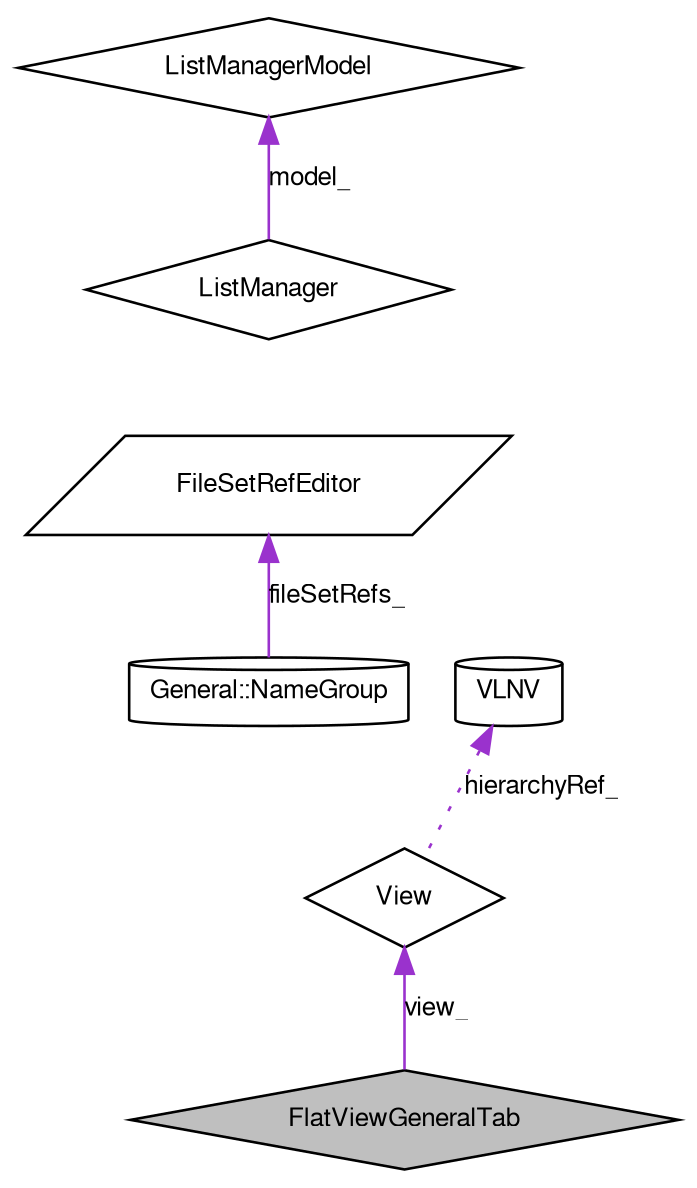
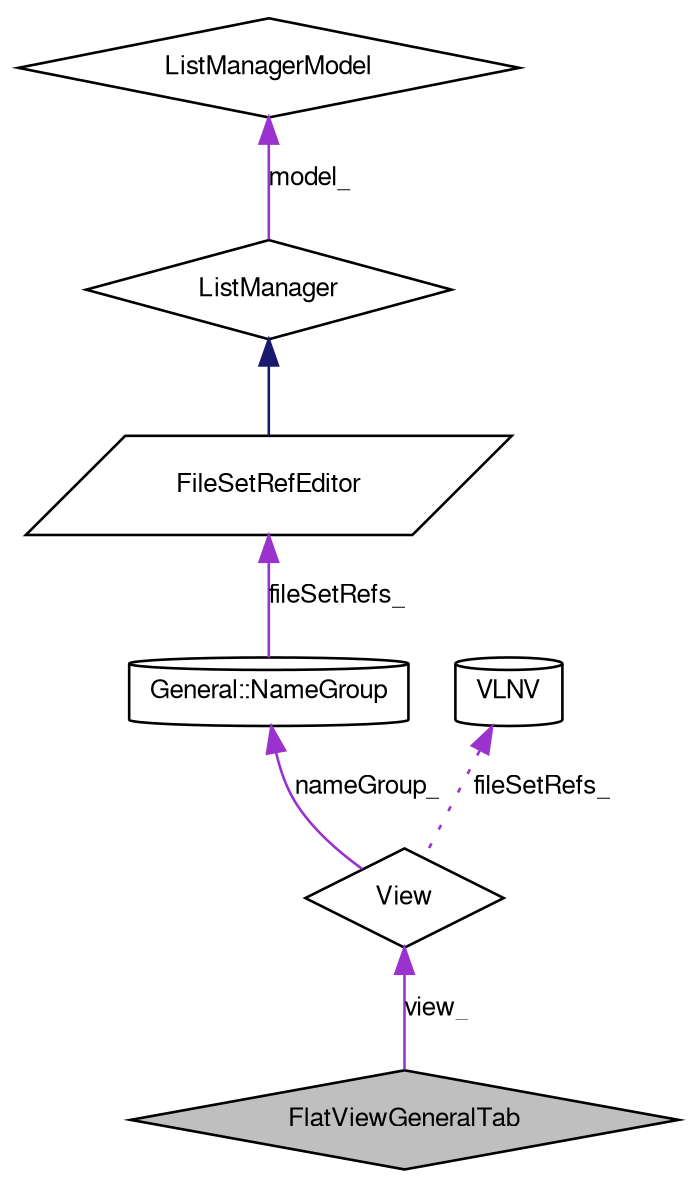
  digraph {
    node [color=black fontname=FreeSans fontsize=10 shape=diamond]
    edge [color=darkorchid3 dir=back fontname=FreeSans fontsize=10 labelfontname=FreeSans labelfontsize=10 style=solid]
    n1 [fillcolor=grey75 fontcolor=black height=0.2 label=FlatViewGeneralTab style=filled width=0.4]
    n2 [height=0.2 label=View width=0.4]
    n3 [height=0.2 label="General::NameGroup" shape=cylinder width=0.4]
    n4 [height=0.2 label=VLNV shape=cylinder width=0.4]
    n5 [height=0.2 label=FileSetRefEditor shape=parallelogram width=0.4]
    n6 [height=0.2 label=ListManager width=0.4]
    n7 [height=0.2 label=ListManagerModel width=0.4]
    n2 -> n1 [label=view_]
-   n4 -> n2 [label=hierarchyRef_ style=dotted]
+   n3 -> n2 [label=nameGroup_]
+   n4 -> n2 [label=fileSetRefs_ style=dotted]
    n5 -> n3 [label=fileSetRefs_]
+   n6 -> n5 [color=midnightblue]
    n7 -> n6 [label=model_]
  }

= = = =

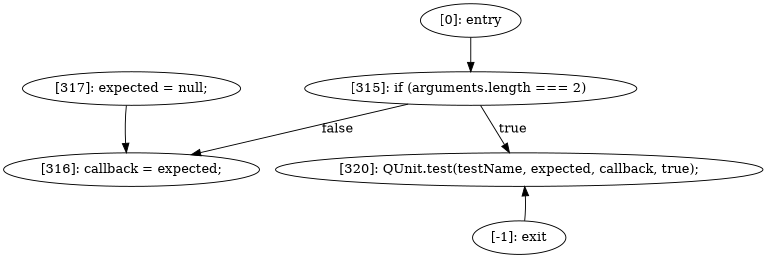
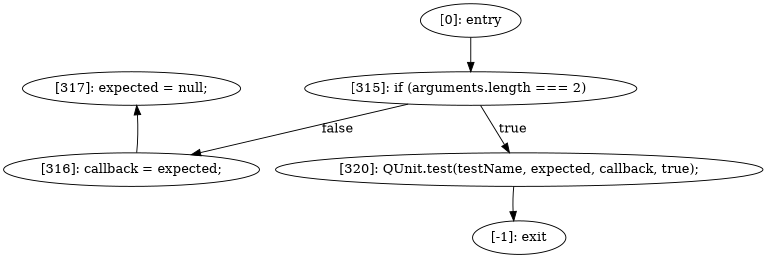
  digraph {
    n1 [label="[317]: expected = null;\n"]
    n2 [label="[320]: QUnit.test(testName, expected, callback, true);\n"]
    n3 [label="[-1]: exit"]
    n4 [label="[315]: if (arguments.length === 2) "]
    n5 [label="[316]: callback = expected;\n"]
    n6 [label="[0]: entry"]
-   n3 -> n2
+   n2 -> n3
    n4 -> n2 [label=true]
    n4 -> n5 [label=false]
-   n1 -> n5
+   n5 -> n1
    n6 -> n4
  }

= = = =

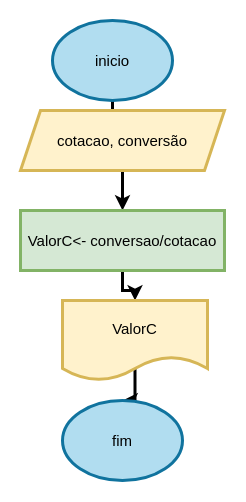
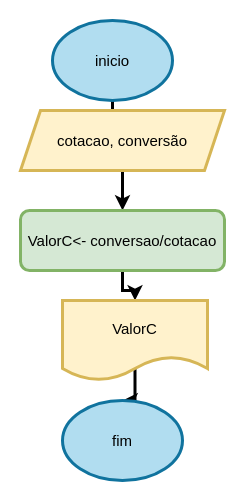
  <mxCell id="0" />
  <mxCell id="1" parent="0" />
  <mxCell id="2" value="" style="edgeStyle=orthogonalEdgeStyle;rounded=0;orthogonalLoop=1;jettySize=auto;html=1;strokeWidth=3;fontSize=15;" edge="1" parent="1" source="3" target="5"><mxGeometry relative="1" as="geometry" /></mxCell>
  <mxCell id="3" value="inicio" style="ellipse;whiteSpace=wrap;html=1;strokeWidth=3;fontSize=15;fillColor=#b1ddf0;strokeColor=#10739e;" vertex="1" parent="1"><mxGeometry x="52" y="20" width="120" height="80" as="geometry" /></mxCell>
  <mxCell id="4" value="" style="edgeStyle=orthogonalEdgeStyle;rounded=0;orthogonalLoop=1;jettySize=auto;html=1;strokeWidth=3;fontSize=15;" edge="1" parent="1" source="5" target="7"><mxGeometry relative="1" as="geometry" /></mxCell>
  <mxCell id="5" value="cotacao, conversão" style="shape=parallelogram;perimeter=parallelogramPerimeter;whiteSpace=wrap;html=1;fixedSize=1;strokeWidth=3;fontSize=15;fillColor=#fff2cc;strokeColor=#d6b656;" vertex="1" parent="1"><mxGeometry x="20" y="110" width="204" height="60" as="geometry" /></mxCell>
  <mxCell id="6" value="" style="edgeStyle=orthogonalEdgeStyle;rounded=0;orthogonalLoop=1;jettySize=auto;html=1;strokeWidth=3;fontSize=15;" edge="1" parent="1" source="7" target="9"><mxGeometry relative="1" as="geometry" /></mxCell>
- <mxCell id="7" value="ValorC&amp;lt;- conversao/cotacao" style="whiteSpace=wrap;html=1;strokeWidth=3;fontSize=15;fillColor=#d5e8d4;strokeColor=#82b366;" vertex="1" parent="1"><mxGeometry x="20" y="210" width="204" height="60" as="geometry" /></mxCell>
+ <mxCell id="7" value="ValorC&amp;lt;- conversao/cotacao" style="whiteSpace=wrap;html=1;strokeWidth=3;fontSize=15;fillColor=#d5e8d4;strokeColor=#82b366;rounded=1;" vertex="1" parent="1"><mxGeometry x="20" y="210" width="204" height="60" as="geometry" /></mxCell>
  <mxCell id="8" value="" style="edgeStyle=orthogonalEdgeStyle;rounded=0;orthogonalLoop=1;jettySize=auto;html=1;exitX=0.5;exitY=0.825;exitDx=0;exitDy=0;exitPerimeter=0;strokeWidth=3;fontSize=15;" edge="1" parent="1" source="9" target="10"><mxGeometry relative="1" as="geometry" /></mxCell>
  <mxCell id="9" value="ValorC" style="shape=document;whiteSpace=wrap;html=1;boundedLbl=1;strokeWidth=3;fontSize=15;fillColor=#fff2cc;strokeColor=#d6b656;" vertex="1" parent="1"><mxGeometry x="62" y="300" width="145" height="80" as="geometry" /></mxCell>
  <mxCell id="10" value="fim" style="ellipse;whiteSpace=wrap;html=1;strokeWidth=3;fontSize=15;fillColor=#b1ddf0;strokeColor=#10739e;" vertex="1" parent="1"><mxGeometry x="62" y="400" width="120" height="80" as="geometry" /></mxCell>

= = = =

WRITTEN REQUEST: Show each line of the data above that contains the string "black".

WORKED SOLUTION:
    node [color=black fontname=FreeSans fontsize=10 shape=diamond]
    n1 [fillcolor=grey75 fontcolor=black height=0.2 label=FlatViewGeneralTab style=filled width=0.4]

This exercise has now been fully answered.